COVID-19 surge continues, vaccinations stalled

Casey S. Elliott
Wednesday, October 6, 2021

The local and statewide COVID-19 case spike continued its growth, but has not spurred an accompanying increase in vaccination interest.

As of Tuesday, Beaverhead County clocked 82 new cases in the past week; there were 102 active and 1,328 total cases. The vast majority of new cases were in people in their 50s; people in all other age groups tested positive in the past week.

Two Beaverhead County High School students tested positive in the past week. School District #10 reported as of Monday, 51 total positive cases were tallied at school, with 13 of those staff members. The largest number of cases were recorded in students in kindergarten to fifth grades (21); 17 were tallied in students in sixth- to eighth grades.

Beaverhead County Public Health officials are urging residents who may be a close contact of a positive case to begin isolating and taking preventative precautions immediately, and not wait for confirmation from public health.

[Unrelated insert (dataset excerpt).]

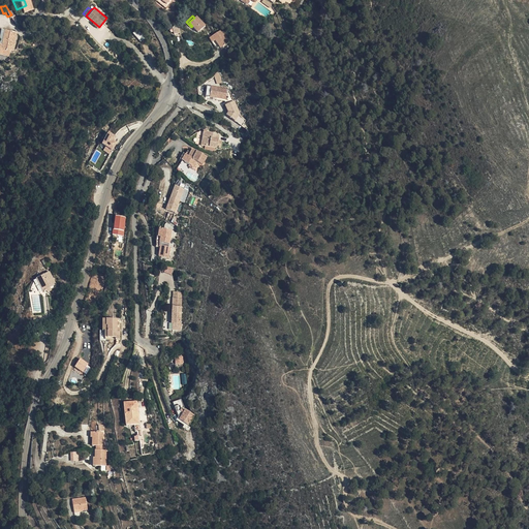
[(189,22),(192,26),(198,32),(206,26),(196,17),(194,18),(189,22)]
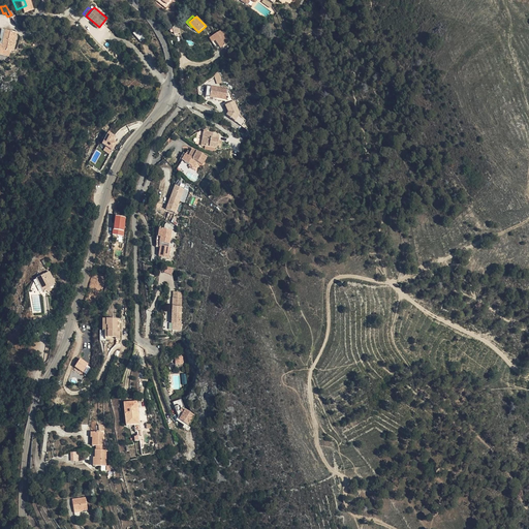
[(2,42),(6,43),(9,27),(0,25),(0,52),(1,52),(2,47),(2,42)]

Director Sue Hansen said the case surge has put public health staff far behind on its case investigations, and residents who are tested will get a call from the place that performed the test. Those who test positive are encouraged to contact their close contacts as soon as possible.

Close contacts are considered people who were within six feet of a positive case for 15 minutes or more in a 24-hour period. People who are fully vaccinated do not need to be quarantined, but are asked to wear a mask in indoor spaces and get tested three- to five days from their last exposure to the positive case. If the person does not want to get tested, they should wear a mask for 14 days. All other contacts are required to quarantine.

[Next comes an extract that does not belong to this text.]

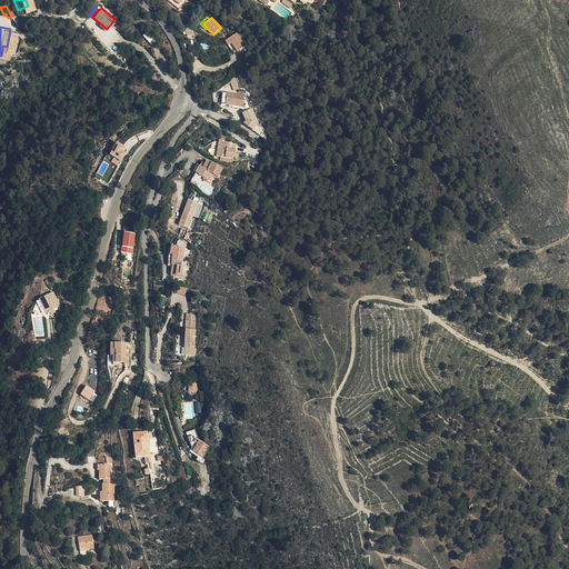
[(232,42),(237,51),(245,42),(238,31),(228,38),(230,43),(232,42)]
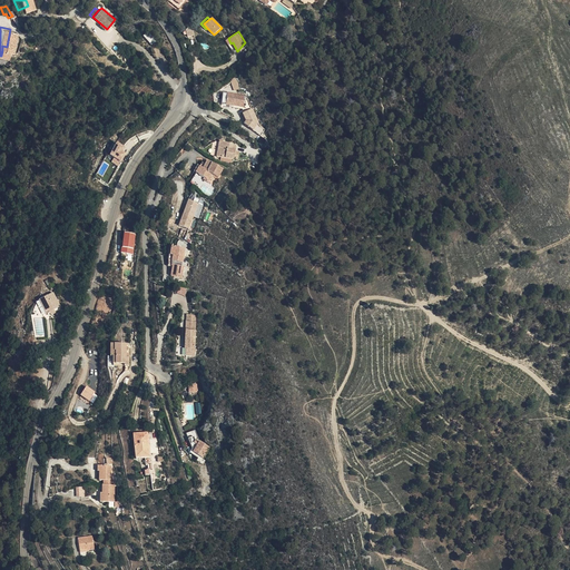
[(144,36),(151,45),(156,41),(148,32),(144,36)]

Tests are available through Southwest Montana Community Health Center, Barrett Hospital and Beaverhead Urgent Care.

Community residents can help tame the case surge by wearing masks indoors, socially distancing, and increasing ventilation by opening windows and using a fan.

CDC officials are urging pregnant patients to get the COVID-19 vaccine, due to increased risk to the pregnant person and their unborn child. Of confirmed COVID cases in pregnant people, more than 22,000 people were hospitalized and 161 of them died. Approximately 97% of hospitalized patients were unvaccinated, according to a county public health Facebook post.

Montana’s weekly COVID report for schools (as of Sept. 24) listed six total cases at the University of Montana Western (five in students). Wisdom School had one total case listed in a staff member.

Beaverhead County’s vaccination rate remained at 54%, slightly above the state’s 53% but below the national average of 56%. The U.S. Centers for Disease Control and Prevention (CDC) lists all but three counties in the state as “high” transmission of the virus. The worst case outbreaks are in Yellowstone, Missoula, Flathead and Cascade counties, which all registered COVID-19 test positivity above 12% in the past week. Beaverhead County’s test positivity rate was 21.54%.

Barrett Hospital listed four of its COVID-19 beds full, and the hospital itself was 44% full as of Monday’s statewide hospitalization report. Daily active hospitalizations were in the 400-range all week. Benefis Hospital in Cascade County; Missouri River Medical Center in Chouteau County; Kalispell Regional Medical Center in Flathead County; St. Peters Health in Lewis & Clark County; Pioneer Medical in Sweet Grass County; and Billings Clinic and Advanced Care Hospital of Montana in Yellowstone County were all over 90% full.

There were 6,249 new cases and 59 new deaths added statewide in the past week, as Montana passed the 2,000-death mark from the virus. As of Tuesday, there were 154,739 total cases and 2,048 deaths from COVID-19 counted since the start of the pandemic last year. Hospitalizations also continue to grow, with Montana National Guard soldiers bolstering hospital staff overwhelmed by the caseloads.

Daily COVID cases and deaths nationwide have stabilized. There have been more than 43.6 million COVID-19 cases and more than 700,100 deaths recorded nationally since the start of the pandemic last year.